Data Science Fundamentals Flashcards
(19 cards)
What is Data Science?
- Using data to answer questions
- Data Science is a broad field, hence the broad description
- A data scientist is broadly defined as someone who combines the skills of a software programmer, statistician, and storyteller/artists to extract the nuggets of gold hidden under mountains of data
Three qualities of big data
- Volume
- Velocity
- Variety
What does Volume stand for in Big Data?
How much data there is
What does Velocity stand for in Big Data?
The rate at which data is being generated
What does Variety stand for in Big Data?
The many forms the data comes in
Diagram of Data Science skills overlap
Data Science steps
- Subject Matter Expertise so we have enough expertise in the area that we want to ask about in order to formulate our questions.
- Cleaning and Formatting Data typically requires some programming
- Analyze Data typically requires stats and math knowledge
What can you do with R
- Access data
- Experiment with the data
- Analyze the data
- Plot the data
Why are data scientists in so much demand?
- Because most of the answers are not already outlined in textbooks.

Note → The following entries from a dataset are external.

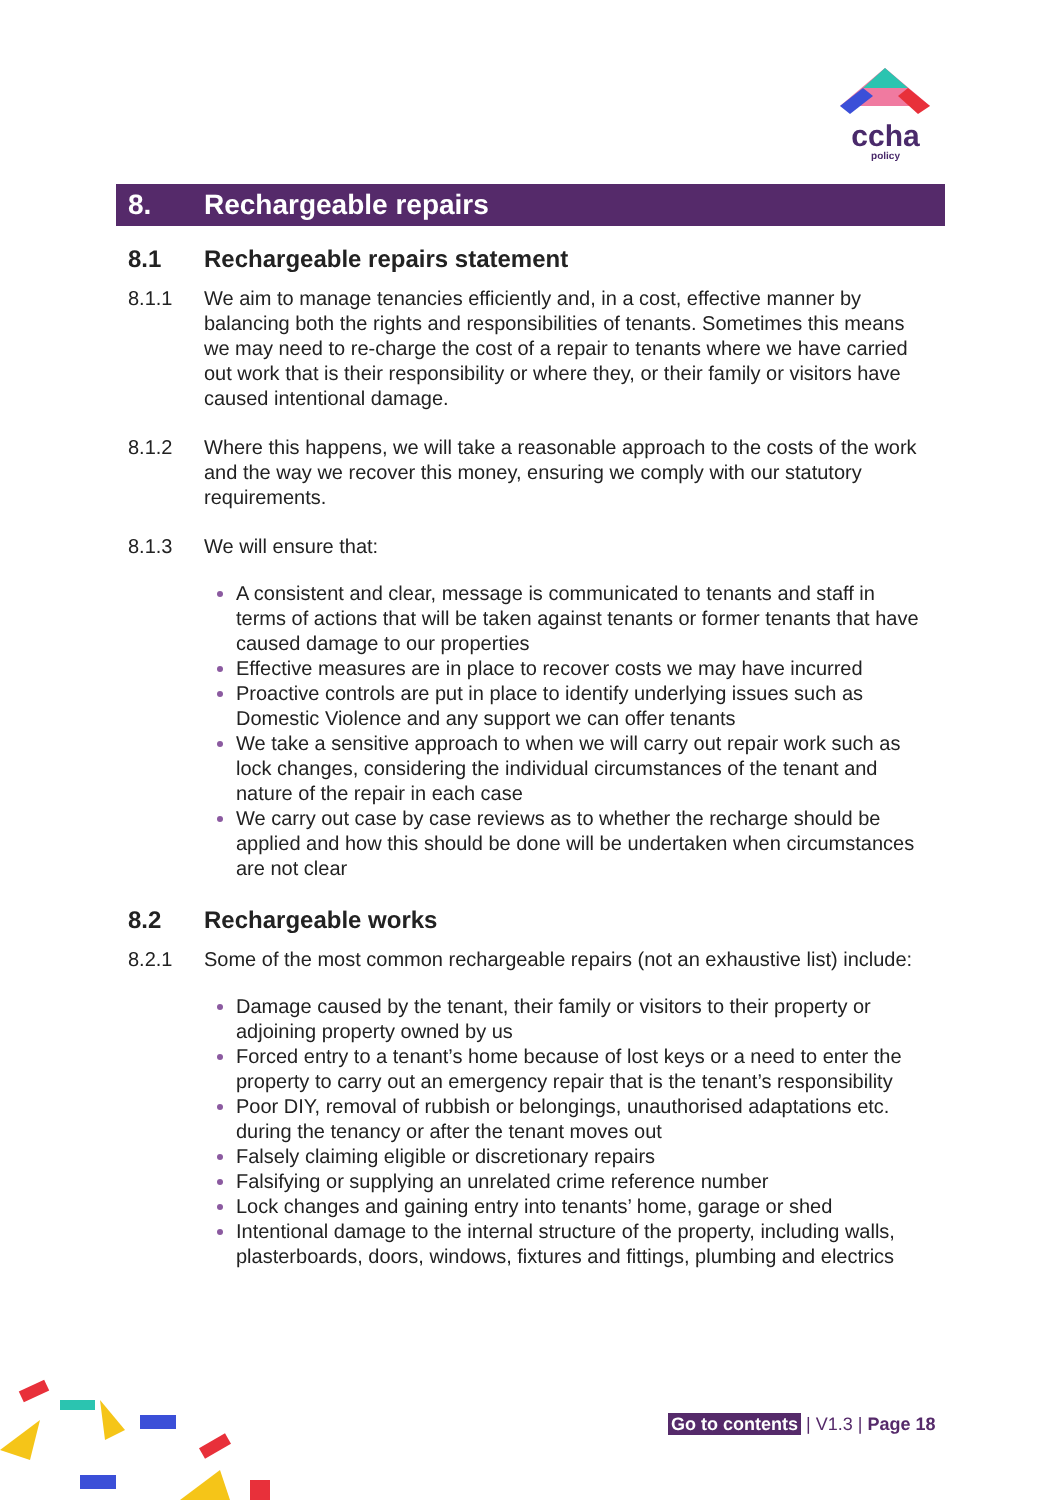ccha
policy
8. Rechargeable repairs
8.1 Rechargeable repairs statement
8.1.1 We aim to manage tenancies efficiently and, in a cost, effective manner by balancing both the rights and responsibilities of tenants. Sometimes this means we may need to re-charge the cost of a repair to tenants where we have carried out work that is their responsibility or where they, or their family or visitors have caused intentional damage.
8.1.2 Where this happens, we will take a reasonable approach to the costs of the work and the way we recover this money, ensuring we comply with our statutory requirements.
8.1.3 We will ensure that:
A consistent and clear, message is communicated to tenants and staff in terms of actions that will be taken against tenants or former tenants that have caused damage to our properties
Effective measures are in place to recover costs we may have incurred
Proactive controls are put in place to identify underlying issues such as Domestic Violence and any support we can offer tenants
We take a sensitive approach to when we will carry out repair work such as lock changes, considering the individual circumstances of the tenant and nature of the repair in each case
We carry out case by case reviews as to whether the recharge should be applied and how this should be done will be undertaken when circumstances are not clear
8.2 Rechargeable works
8.2.1 Some of the most common rechargeable repairs (not an exhaustive list) include:
Damage caused by the tenant, their family or visitors to their property or adjoining property owned by us
Forced entry to a tenant’s home because of lost keys or a need to enter the property to carry out an emergency repair that is the tenant’s responsibility
Poor DIY, removal of rubbish or belongings, unauthorised adaptations etc. during the tenancy or after the tenant moves out
Falsely claiming eligible or discretionary repairs
Falsifying or supplying an unrelated crime reference number
Lock changes and gaining entry into tenants’ home, garage or shed
Intentional damage to the internal structure of the property, including walls, plasterboards, doors, windows, fixtures and fittings, plumbing and electrics
Go to contents | V1.3 | Page 18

- A data scientist needs to be somebody who knows how to find answers to novel problems.
What is data?
- A set of values
- In statistics, the population you are trying to discover something about
What is a variable?
Measurements or characteristics of an item
What is a qualitative variable?
Measurements or information about qualities
What is a quantitative variable?
Measurements or information about quantities or numerical items
Common types of messy data
- Sequencing data
- Population census data
- Electronic Medical Records (EMR) or other large databases
- Geographic information system (GIS) data (mapping)
- Image analysis and image extrapolation
- Language and translations
- Website traffic
- Personal/Ad data (eg. Facebook, Netflix predictions, etc)
What is sequencing data?
- Data produced by sequencing machines
- For example, DNA or RNA sequencing data
What format is sequencing data often found in?
- FASTQ format
- This is a raw file format produced by sequencing machines.
- These files are often hundreds of millions of lines long.
Why is Image analysis messy data?
There is a lot of information coded in an image or video and it has to be extracted.
Why is census information considered messy data?
- Almost all members of a country answer a set of standardized questions
- When you have that many respondants, the data is large and messy
Is data of secondary or primary importance?
Secondary
Data is important, but a good data scientist asks questions first and seeks out relevant data second.